TEXT SHOWN:
▬▬▬▬▬▬▬▬▬▬
The Lizard peninsular is the southern-most point of the British Isles. It is located on the southern coast of Cornwall, the most south-westerly county of England – Britain’s chin, bottom-left, jutting out towards the Atlantic Ocean. We decided to go there for a camping holiday.
It took us much longer to get there than I had allowed. This is a characteristic of Cornwall in my experience. I had heard that the road beyond Exeter had been much improved (from a motoring point of view) since our last visit. And so it has. But the fact remains that Cornwall is further south-west from London than Manchester is to the north, and it takes longer to get to – by road or by train. Cornwall is also romantic and mysterious. It has its own peculiar (in both senses) myths, legends and place names derived from its ancient Celtic cultural and linguistic origins. Hence, The Lizard – from the Cornish Lys Ardh – meaning ‘high court’.
▬▬▬▬▬▬▬▬▬▬
PROBLEM TO SOLVE: Carry on the account of the camping trip to the Lizard peninsula, starting right after its last sentence.

AVAILABLE DATA:
▬▬▬▬▬▬▬▬▬▬
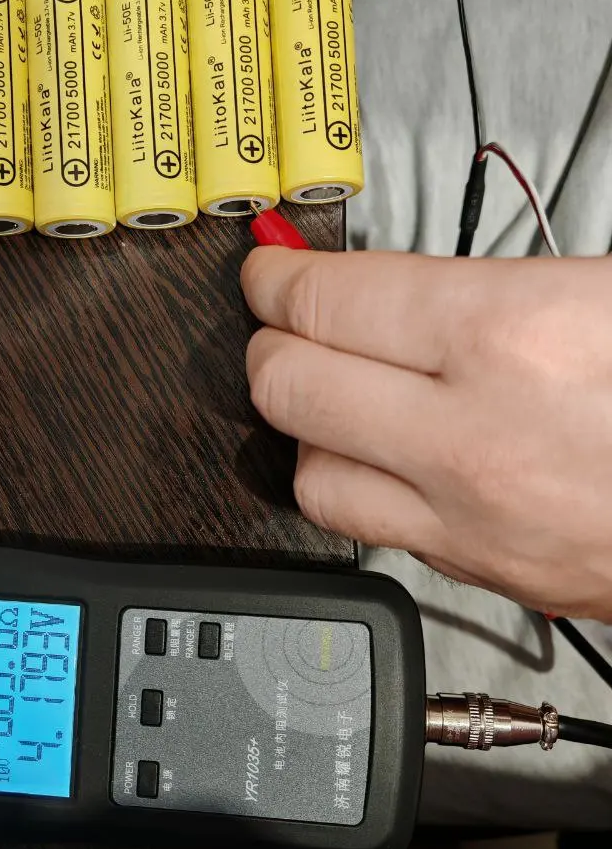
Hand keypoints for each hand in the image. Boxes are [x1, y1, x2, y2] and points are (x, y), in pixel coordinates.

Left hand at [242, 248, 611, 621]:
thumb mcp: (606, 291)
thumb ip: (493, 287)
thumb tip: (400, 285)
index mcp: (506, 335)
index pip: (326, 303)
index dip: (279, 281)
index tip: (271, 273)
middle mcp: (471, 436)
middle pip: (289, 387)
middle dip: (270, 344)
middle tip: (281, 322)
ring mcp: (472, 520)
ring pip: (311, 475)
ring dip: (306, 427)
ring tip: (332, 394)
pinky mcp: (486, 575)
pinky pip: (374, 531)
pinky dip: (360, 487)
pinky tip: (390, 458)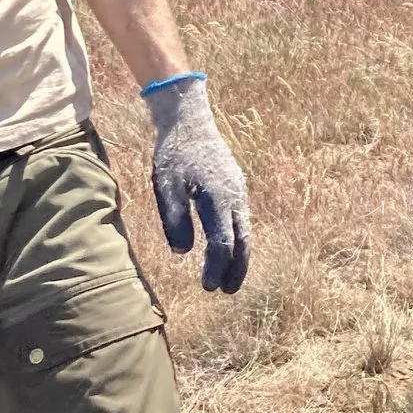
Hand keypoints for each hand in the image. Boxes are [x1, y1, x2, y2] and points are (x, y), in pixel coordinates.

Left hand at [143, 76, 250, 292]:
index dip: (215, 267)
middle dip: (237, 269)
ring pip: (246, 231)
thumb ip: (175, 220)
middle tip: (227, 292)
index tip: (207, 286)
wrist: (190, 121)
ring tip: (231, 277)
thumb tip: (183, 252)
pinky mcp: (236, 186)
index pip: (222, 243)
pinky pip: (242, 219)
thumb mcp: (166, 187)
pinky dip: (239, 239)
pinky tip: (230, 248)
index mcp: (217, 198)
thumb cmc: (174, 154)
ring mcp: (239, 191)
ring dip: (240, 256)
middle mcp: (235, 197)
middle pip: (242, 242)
▬▬▬▬▬▬▬▬▬▬
WRITTEN ANSWER:
We put our tent up in the shelter of a hedge in the corner of the Wild Camping, Rose in the Valley (there was no valley) camping field at Ruan Minor (probably named after St Ruan, or Ronan, a sixth Century Irish missionary). I noticed at once that we had intruded into the territory of a pair of wrens (Troglodytes troglodytes). They protested at our presence with their customary quick-fire scolding rattle as they whirred and moused about the interior of the hedge. There was also a pair of robins (Erithacus rubecula). While the wrens stayed down, the robins were happy to sing to us from the tops of the hedge.
A Cornish hedge is not made up merely of trees and shrubs. Underneath the vegetation there is a wall of stones. The stones are banked with soil and the vegetation grows in the soil on the top of the wall and down its sides. This is characteristic of hedges in much of the West Country – the Counties of Devon, Somerset and Cornwall – and is made possible by the generally mild and wet climate which keeps the walls moist throughout the year. They may reasonably be described as wet-stone walls as opposed to the dry-stone walls of the north. Here the vegetation was a jungle of brambles, sallow, bindweed, nettles, willow-herb, hawthorn, gorse, blackthorn and bracken – and no doubt more I failed to notice.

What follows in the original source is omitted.